** Opening Exercise inputs block **

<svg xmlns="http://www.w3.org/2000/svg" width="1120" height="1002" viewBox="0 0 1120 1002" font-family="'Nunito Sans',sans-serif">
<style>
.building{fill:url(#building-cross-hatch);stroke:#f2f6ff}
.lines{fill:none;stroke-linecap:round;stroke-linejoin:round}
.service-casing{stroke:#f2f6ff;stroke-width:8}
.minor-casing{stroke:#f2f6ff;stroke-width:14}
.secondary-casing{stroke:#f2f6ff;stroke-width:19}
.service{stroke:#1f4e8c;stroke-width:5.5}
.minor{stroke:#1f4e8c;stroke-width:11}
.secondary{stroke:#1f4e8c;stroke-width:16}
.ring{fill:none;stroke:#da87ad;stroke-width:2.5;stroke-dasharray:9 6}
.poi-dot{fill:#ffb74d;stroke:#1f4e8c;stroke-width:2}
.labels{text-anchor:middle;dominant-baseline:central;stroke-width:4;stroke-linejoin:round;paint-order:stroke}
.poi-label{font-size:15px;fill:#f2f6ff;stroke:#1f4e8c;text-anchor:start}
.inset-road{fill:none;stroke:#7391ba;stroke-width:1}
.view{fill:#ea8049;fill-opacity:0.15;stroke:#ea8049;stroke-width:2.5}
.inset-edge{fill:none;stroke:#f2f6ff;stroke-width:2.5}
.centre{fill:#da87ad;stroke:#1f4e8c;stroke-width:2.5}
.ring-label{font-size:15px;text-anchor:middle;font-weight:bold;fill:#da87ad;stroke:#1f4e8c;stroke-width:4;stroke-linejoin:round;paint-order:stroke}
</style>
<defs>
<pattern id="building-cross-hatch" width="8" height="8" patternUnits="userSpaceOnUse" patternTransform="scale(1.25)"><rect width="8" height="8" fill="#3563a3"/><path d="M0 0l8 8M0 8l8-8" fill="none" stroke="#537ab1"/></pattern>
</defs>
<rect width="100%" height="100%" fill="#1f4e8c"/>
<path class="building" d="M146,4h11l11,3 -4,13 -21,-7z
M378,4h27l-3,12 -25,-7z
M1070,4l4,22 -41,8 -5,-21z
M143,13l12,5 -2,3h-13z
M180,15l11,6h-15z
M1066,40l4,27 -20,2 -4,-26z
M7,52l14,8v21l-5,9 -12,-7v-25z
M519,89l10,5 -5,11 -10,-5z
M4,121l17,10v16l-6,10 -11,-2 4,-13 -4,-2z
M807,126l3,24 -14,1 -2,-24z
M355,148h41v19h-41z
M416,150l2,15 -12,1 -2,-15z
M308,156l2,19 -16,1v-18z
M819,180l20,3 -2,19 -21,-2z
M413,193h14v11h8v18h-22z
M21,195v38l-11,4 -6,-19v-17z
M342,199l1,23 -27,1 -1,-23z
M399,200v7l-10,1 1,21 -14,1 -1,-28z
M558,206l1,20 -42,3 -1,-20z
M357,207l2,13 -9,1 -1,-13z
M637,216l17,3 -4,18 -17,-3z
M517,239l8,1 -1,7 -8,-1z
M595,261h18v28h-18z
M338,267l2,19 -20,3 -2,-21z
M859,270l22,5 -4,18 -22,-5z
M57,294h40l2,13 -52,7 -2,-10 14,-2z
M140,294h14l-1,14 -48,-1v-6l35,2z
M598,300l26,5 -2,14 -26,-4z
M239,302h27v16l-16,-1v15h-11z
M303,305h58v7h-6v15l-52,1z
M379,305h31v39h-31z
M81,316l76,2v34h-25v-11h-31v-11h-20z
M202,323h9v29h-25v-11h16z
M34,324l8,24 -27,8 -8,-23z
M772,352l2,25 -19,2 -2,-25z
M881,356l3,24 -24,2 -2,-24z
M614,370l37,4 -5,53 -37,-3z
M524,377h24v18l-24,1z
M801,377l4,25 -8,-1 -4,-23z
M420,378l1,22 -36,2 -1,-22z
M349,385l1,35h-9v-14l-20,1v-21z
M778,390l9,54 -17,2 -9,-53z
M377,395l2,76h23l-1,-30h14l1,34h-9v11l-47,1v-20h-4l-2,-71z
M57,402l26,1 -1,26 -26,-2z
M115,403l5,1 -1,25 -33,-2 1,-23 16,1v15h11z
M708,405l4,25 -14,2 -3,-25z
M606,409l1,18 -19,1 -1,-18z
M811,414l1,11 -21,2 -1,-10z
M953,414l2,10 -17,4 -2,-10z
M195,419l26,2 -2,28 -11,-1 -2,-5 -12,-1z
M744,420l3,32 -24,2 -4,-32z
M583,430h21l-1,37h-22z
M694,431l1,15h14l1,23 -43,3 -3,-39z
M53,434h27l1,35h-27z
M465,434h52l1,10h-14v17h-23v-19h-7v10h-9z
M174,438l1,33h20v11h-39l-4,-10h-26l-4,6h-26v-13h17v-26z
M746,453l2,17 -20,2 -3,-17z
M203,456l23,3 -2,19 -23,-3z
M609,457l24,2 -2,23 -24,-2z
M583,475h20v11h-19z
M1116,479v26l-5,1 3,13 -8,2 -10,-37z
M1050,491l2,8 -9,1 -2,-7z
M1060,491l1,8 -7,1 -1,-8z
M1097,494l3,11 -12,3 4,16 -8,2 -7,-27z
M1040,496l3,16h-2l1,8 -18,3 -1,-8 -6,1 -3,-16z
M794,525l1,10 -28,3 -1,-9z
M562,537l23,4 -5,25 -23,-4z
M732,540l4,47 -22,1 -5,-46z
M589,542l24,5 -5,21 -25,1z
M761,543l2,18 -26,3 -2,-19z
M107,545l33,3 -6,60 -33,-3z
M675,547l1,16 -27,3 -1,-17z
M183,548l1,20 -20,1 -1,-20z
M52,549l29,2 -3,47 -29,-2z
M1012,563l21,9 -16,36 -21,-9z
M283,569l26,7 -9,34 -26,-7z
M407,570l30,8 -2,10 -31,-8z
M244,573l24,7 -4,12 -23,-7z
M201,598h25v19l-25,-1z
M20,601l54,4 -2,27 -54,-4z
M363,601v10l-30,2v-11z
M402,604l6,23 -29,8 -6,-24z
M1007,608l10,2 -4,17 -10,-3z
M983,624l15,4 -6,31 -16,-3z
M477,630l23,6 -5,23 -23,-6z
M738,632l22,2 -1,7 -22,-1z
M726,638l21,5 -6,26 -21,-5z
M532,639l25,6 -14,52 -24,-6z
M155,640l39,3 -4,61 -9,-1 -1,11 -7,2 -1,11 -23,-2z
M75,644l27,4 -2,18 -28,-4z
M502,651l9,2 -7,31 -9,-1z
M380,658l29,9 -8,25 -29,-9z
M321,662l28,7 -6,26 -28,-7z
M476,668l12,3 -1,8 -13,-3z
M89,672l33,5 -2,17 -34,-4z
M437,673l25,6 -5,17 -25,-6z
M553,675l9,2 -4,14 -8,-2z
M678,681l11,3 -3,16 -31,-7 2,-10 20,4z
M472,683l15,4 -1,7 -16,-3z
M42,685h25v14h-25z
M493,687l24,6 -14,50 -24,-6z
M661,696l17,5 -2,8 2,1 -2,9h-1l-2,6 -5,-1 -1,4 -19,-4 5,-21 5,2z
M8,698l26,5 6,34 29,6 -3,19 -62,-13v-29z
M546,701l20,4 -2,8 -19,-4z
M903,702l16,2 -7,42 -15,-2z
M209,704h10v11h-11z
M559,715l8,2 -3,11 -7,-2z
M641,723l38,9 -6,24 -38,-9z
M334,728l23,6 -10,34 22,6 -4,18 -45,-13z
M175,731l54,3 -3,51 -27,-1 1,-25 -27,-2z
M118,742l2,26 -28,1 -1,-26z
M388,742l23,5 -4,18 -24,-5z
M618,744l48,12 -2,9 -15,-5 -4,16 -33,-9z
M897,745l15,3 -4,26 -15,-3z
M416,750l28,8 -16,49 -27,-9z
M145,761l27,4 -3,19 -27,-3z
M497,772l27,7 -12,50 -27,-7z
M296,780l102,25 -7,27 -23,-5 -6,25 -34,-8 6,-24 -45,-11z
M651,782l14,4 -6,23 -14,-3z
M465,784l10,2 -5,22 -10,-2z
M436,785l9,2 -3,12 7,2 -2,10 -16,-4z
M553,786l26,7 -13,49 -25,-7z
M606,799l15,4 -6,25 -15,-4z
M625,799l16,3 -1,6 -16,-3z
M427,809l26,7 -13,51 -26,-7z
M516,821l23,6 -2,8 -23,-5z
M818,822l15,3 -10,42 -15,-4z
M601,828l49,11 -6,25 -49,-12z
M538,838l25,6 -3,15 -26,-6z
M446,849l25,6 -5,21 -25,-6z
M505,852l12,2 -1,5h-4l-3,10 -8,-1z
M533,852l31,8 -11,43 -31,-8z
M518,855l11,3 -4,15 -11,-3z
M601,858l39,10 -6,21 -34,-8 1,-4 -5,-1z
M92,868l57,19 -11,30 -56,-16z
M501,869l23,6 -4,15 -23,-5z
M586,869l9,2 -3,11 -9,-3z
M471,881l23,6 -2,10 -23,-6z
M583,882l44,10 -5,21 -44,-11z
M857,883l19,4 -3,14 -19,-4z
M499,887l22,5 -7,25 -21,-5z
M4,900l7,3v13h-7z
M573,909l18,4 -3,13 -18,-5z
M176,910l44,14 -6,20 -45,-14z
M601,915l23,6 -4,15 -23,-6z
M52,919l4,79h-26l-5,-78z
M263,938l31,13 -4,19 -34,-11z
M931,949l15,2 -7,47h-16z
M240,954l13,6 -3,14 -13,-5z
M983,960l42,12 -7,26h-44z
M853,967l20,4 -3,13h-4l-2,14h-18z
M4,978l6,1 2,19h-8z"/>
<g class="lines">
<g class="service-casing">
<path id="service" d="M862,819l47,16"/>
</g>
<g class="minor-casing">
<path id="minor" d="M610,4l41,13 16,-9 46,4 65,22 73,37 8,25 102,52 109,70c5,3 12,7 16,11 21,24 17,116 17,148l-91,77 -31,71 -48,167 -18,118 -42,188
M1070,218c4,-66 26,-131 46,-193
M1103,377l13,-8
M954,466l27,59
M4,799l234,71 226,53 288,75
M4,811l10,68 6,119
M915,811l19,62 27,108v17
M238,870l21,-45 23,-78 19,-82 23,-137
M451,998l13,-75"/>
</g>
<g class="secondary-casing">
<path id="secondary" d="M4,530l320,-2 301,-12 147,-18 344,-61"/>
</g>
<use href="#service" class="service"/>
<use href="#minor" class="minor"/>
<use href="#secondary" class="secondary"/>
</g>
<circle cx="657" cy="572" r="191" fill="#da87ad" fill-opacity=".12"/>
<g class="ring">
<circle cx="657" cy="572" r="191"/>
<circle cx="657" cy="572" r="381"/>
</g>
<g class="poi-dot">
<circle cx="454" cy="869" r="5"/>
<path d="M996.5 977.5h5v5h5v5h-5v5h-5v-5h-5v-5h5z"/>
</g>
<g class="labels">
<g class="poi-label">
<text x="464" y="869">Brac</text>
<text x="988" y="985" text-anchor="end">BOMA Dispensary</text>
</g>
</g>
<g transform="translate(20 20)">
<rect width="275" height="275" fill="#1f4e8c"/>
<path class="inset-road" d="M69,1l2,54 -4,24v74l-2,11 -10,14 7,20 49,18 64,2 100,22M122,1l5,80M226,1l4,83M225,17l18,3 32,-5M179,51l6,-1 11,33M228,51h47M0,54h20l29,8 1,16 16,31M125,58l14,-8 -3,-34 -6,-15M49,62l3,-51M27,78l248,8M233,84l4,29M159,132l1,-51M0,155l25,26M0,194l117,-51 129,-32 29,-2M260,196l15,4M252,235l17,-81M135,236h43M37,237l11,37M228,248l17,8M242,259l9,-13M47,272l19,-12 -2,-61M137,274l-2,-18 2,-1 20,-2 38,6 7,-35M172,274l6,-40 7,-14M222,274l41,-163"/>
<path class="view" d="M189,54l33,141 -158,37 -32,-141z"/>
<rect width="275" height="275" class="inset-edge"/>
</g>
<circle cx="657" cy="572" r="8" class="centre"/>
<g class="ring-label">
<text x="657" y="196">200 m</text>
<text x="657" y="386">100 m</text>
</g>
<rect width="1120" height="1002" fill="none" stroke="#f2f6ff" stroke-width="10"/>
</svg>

** Closing Exercise inputs block **

Prompt - After locating the line with "M558,206l1,20 -42,3 -1,-20z" above, return that line and every later line through the one with "M107,545l33,3 -6,60 -33,-3z", word for word and with nothing else.

Response box -
M558,206l1,20 -42,3 -1,-20z
M357,207l2,13 -9,1 -1,-13z
M637,216l17,3 -4,18 -17,-3z
M517,239l8,1 -1,7 -8,-1z
M595,261h18v28h-18z
M338,267l2,19 -20,3 -2,-21z
M859,270l22,5 -4,18 -22,-5z
M57,294h40l2,13 -52,7 -2,-10 14,-2z
M140,294h14l-1,14 -48,-1v-6l35,2z
M598,300l26,5 -2,14 -26,-4z
M239,302h27v16l-16,-1v15h-11z
M303,305h58v7h-6v15l-52,1z
M379,305h31v39h-31z
M81,316l76,2v34h-25v-11h-31v-11h-20z
M202,323h9v29h-25v-11h16z
M34,324l8,24 -27,8 -8,-23z
M772,352l2,25 -19,2 -2,-25z
M881,356l3,24 -24,2 -2,-24z
M614,370l37,4 -5,53 -37,-3z
M524,377h24v18l-24,1z
M801,377l4,25 -8,-1 -4,-23z
M420,378l1,22 -36,2 -1,-22z
M349,385l1,35h-9v-14l-20,1v-21z
M778,390l9,54 -17,2 -9,-53z
M377,395l2,76h23l-1,-30h14l1,34h-9v11l-47,1v-20h-4l-2,-71z
M57,402l26,1 -1,26 -26,-2z
M115,403l5,1 -1,25 -33,-2 1,-23 16,1v15h11z
M708,405l4,25 -14,2 -3,-25z
M606,409l1,18 -19,1 -1,-18z
M811,414l1,11 -21,2 -1,-10z
M953,414l2,10 -17,4 -2,-10z
M195,419l26,2 -2,28 -11,-1 -2,-5 -12,-1z
M744,420l3,32 -24,2 -4,-32z
M583,430h21l-1,37h-22z
M694,431l1,15h14l1,23 -43,3 -3,-39z
M53,434h27l1,35h-27z
M465,434h52l1,10h-14v17h-23v-19h-7v10h-9z
M174,438l1,33h20v11h-39l-4,-10h-26l-4,6h-26v-13h17v-26z
M746,453l2,17 -20,2 -3,-17z
M203,456l23,3 -2,19 -23,-3z
M609,457l24,2 -2,23 -24,-2z
M583,475h20v11h-19z
M1116,479v26l-5,1 3,13 -8,2 -10,-37z
M1050,491l2,8 -9,1 -2,-7z
M1060,491l1,8 -7,1 -1,-8z
M1097,494l3,11 -12,3 4,16 -8,2 -7,-27z
M1040,496l3,16h-2l1,8 -18,3 -1,-8 -6,1 -3,-16z
M794,525l1,10 -28,3 -1,-9z
M562,537l23,4 -5,25 -23,-4z
M732,540l4,47 -22,1 -5,-46z
M589,542l24,5 -5,21 -25,1z
M761,543l2,18 -26,3 -2,-19z
M107,545l33,3 -6,60 -33,-3z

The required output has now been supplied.